• Supplied text:
────────

The nation's worst-ever rail disaster sparked a firestorm of controversy. But ranking MPs and independent consumer advocates say real change is in the offing -- and suggest that the debate over reforms shows just how far Egypt's political and economic discourse has matured.

It must have been terrifying. At the back of Train 832, passengers aboard the third-class cars awoke around 1 a.m. on 20 February to realize that there was a fire spreading toward them. In a railway car stuffed with almost three times as many people as seats, it would have been difficult to move even in a calm moment.

As riders panicked, the lights went out. Passengers trying to reach the next car struggled with a door piled high with bags because the overhead luggage racks were occupied by other riders. People trying to jump from the windows found them crossed by bars. And if anyone had the presence of mind to reach into the fire extinguisher compartments, they would have found them empty.

As the sun rose on the charred cars in Ayyat later that morning, the nation was grieving the worst train disaster in its history, and public outrage was building. The resignation of two top officials could not prevent calls for the government to step down, though they have slackened of late.

Investigations are ongoing to identify lower-ranking individuals who may share responsibility for the disaster. More broadly, the outrage over Train 832 has forced the Ebeid government to admit that the state-owned railway has failed to provide basic safety standards for those riders who can't afford more than a third-class ticket.

The tragedy has also reordered the national agenda. Prime Minister Atef Ebeid and his government have acknowledged the need to prioritize improving conditions on passenger rail lines, and Cabinet leaders assured the People's Assembly in March that they would do whatever it takes to rehabilitate the Egyptian National Railway.

The problem is, they don't have what it takes in terms of ready money. Cabinet leaders told Parliament they have a wide-ranging development plan to increase capacity and refurbish old rail cars, but it will take three years to implement. And while stepped-up policing appears to have had some effect in keeping fire hazards off the trains, one month after the Ayyat disaster, third-class cars were still leaving Cairo's Ramses Station with human beings on the luggage racks, bars on the windows, and nothing in the fire-extinguisher boxes.

Blame to spare

The record toll was 364 dead, down from initial estimate of 373, with another 64 passengers injured. Casualties were high because the train from Cairo to Luxor was crammed with people heading to Upper Egypt to celebrate the Eid Al-Adha holiday with their families. The staggering loss drew international sympathy, an outpouring of donations for the victims' families from across Egyptian society, and a demand for accountability that could not be ignored.

────────

Data records
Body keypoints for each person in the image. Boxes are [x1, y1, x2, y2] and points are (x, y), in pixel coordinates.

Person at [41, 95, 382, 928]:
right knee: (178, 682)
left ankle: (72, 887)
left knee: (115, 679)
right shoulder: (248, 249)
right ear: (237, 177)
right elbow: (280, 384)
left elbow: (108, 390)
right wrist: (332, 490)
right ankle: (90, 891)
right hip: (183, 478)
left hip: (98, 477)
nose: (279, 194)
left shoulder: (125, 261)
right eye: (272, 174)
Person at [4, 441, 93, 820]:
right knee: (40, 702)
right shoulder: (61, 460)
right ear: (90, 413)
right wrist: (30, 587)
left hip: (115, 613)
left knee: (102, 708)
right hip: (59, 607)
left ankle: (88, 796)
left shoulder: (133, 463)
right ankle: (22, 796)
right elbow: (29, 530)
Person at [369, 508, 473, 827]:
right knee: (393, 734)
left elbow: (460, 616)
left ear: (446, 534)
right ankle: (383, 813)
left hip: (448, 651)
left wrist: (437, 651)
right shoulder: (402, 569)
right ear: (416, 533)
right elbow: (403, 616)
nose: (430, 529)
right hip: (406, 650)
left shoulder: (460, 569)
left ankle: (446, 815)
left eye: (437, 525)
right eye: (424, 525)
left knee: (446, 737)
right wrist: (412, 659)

────────

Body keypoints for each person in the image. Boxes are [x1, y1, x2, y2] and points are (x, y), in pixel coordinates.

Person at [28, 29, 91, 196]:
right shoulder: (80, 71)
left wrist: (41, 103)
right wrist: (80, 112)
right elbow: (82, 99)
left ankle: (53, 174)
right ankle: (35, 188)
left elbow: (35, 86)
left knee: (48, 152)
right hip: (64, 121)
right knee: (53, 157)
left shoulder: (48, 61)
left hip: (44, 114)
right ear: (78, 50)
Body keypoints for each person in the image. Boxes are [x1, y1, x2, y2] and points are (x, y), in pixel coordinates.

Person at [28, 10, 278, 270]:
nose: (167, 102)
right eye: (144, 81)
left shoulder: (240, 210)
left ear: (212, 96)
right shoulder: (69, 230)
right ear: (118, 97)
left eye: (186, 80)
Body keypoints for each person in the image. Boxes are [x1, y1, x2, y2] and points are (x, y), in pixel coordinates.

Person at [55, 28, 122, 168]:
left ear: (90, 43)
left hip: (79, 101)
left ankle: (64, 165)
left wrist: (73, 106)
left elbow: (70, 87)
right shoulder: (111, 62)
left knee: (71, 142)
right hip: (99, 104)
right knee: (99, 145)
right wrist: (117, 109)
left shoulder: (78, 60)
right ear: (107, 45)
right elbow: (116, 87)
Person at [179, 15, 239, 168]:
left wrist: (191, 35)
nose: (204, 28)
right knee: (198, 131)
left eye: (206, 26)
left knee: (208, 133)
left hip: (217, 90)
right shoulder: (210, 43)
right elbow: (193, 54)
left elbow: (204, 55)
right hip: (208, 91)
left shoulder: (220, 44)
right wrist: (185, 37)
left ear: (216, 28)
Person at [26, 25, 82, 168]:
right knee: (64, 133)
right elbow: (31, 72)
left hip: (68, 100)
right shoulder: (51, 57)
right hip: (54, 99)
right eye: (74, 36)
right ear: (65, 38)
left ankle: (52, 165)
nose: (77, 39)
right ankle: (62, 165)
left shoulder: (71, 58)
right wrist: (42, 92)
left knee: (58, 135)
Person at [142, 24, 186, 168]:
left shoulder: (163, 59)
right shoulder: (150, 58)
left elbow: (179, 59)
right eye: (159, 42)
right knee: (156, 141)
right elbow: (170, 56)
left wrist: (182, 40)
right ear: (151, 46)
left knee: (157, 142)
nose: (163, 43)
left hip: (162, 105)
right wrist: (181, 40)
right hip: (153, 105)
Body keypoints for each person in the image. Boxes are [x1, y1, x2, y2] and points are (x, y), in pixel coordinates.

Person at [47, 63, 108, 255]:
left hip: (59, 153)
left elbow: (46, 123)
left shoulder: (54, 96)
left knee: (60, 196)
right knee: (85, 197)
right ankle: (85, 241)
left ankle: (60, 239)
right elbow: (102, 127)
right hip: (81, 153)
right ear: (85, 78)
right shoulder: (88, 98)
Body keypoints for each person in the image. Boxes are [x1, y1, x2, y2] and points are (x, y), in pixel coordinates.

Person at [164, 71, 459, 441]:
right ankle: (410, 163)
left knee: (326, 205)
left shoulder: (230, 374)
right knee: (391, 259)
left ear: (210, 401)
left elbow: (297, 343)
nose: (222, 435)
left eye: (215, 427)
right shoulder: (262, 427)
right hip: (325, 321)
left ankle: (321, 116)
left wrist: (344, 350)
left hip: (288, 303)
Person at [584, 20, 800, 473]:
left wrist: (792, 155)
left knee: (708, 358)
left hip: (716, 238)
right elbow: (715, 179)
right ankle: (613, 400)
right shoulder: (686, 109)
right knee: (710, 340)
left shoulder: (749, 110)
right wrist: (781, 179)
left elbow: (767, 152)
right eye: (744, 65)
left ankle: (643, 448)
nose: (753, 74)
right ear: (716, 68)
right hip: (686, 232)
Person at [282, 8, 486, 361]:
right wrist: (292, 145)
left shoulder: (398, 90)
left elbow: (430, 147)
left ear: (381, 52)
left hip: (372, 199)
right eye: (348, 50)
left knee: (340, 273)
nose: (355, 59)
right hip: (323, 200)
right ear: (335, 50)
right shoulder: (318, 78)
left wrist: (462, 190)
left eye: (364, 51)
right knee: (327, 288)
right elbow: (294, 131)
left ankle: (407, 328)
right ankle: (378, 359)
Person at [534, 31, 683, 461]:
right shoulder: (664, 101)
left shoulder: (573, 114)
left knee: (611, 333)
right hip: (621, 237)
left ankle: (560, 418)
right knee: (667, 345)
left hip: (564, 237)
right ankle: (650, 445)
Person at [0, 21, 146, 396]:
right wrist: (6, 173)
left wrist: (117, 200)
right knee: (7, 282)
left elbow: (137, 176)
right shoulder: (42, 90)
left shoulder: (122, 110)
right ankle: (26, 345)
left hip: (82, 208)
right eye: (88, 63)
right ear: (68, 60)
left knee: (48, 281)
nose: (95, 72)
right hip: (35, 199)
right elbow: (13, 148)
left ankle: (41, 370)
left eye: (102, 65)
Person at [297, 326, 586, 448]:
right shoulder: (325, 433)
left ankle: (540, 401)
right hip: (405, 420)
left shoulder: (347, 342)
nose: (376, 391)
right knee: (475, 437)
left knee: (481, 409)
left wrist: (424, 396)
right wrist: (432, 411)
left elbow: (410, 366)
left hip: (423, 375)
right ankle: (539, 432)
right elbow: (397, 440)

────────

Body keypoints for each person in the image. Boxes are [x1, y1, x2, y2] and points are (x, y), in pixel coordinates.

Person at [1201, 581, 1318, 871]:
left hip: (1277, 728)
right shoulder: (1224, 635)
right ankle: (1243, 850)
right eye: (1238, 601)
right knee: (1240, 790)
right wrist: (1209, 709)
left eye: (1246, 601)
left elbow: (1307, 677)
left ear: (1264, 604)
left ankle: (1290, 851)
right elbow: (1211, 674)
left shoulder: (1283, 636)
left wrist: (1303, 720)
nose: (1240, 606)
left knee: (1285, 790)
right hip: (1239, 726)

────────

• What you will do:
1 - Reproduce the passage of the Egyptian rail disaster article verbatim, starting at "As the sun rose" and ending at "slackened of late.".
2 - In the Egyptian rail disaster article, how long did Cabinet leaders say their development plan for the railway would take to implement?
3 - Continue the article on the Egyptian rail disaster from the point where it stops.

• Numbered responses:
1 -
As the sun rose on the charred cars in Ayyat later that morning, the nation was grieving the worst train disaster in its history, and public outrage was building. The resignation of two top officials could not prevent calls for the government to step down, though they have slackened of late.

2 - Three years.

3 -
The first to fall were political figureheads: Two days after the disaster, Minister of Transportation Ibrahim El-Demeiri and Railway Authority chief Ahmed El-Sherif handed in their resignations. Then prosecutors and members of the People's Assembly turned their scopes on railway workers. Investigators, headed by Prosecutor General Maher Abdel Wahid, have promised to put on trial any railway employee suspected of negligence in the case.

The public's mind is ranging further. Local newspapers batted around the suspicion that an uncontrolled short-circuit in the train's wiring sparked the fire. Third-class passengers interviewed by Business Today Egypt in late March even entertained the theory that the blaze might have been caused by a bomb.

But in the judgment of the technical committee that examined the wreck for the prosecutor general, the source of the fire was the mundane object suspected from the beginning: a portable propane stove brought aboard for making tea. The technical group's report to Wahid has not been made public, but committee member Prof. Boulos Naguib Salama discussed its conclusions in an interview with bt.

While the circumstances that made the train burn out of control were highly uncommon for Egyptian trains, the factors that made the event so deadly are present on every third-class rail car, Salama says: too many people, too few emergency provisions. The plans before Parliament contain no quick fixes for either of those conditions.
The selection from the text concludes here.